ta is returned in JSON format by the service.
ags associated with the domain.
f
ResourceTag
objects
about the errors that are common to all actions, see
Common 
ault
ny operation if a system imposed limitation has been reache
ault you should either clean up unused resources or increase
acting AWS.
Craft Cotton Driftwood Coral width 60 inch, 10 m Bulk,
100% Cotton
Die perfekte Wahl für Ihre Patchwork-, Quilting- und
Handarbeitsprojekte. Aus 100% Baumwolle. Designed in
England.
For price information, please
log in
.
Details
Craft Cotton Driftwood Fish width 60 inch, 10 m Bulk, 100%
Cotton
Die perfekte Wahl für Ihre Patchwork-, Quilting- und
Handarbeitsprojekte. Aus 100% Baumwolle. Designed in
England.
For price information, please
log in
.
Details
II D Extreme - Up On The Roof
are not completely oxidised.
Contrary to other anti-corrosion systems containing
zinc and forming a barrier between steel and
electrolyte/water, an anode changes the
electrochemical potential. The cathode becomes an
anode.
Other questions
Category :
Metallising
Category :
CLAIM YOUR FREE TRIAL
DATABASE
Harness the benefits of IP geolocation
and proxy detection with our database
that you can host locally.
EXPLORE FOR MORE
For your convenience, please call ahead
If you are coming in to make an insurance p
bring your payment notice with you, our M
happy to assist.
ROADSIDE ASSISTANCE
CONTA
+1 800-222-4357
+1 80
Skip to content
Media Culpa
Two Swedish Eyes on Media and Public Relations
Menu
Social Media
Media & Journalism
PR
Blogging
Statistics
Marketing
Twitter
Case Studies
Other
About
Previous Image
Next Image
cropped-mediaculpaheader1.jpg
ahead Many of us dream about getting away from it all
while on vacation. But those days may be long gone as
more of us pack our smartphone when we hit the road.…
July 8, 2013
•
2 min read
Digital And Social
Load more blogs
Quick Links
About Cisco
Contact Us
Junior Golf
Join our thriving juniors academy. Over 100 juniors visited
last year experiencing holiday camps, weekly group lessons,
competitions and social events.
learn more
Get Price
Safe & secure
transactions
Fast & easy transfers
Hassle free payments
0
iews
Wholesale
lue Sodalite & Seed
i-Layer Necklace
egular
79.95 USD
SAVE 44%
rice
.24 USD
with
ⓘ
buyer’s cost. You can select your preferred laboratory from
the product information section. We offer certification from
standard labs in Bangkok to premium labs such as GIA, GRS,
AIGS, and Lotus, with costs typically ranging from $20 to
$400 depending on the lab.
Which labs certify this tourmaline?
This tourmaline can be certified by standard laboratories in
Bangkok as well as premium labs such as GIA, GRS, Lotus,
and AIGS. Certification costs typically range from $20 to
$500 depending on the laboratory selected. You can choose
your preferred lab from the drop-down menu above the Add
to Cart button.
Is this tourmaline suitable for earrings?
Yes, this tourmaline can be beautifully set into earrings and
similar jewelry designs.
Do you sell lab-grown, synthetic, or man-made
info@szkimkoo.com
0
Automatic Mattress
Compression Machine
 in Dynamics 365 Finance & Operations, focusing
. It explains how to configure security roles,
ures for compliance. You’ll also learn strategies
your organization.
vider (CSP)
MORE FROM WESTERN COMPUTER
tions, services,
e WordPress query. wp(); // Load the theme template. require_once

* _WORK REQUEST_: Each line between the start of the listing above and the line containing "ahead Many of", with both ends counted, is to be set down unchanged.

* _WRITTEN REPLY_:
ta is returned in JSON format by the service.
ags associated with the domain.
f
ResourceTag
objects
about the errors that are common to all actions, see
Common 
ault
ny operation if a system imposed limitation has been reache
ault you should either clean up unused resources or increase
acting AWS.
Craft Cotton Driftwood Coral width 60 inch, 10 m Bulk,
100% Cotton
Die perfekte Wahl für Ihre Patchwork-, Quilting- und
Handarbeitsprojekte. Aus 100% Baumwolle. Designed in
England.
For price information, please
log in
.
Details
Craft Cotton Driftwood Fish width 60 inch, 10 m Bulk, 100%
Cotton
Die perfekte Wahl für Ihre Patchwork-, Quilting- und
Handarbeitsprojekte. Aus 100% Baumwolle. Designed in
England.
For price information, please
log in
.
Details
II D Extreme - Up On The Roof
are not completely oxidised.
Contrary to other anti-corrosion systems containing
zinc and forming a barrier between steel and
electrolyte/water, an anode changes the
electrochemical potential. The cathode becomes an
anode.
Other questions
Category :
Metallising
Category :
CLAIM YOUR FREE TRIAL
DATABASE
Harness the benefits of IP geolocation
and proxy detection with our database
that you can host locally.
EXPLORE FOR MORE
For your convenience, please call ahead
If you are coming in to make an insurance p
bring your payment notice with you, our M
happy to assist.
ROADSIDE ASSISTANCE
CONTA
+1 800-222-4357
+1 80
Skip to content
Media Culpa
Two Swedish Eyes on Media and Public Relations
Menu
Social Media
Media & Journalism
PR
Blogging
Statistics
Marketing
Twitter
Case Studies
Other
About
Previous Image
Next Image
cropped-mediaculpaheader1.jpg
ahead Many of us dream about getting away from it all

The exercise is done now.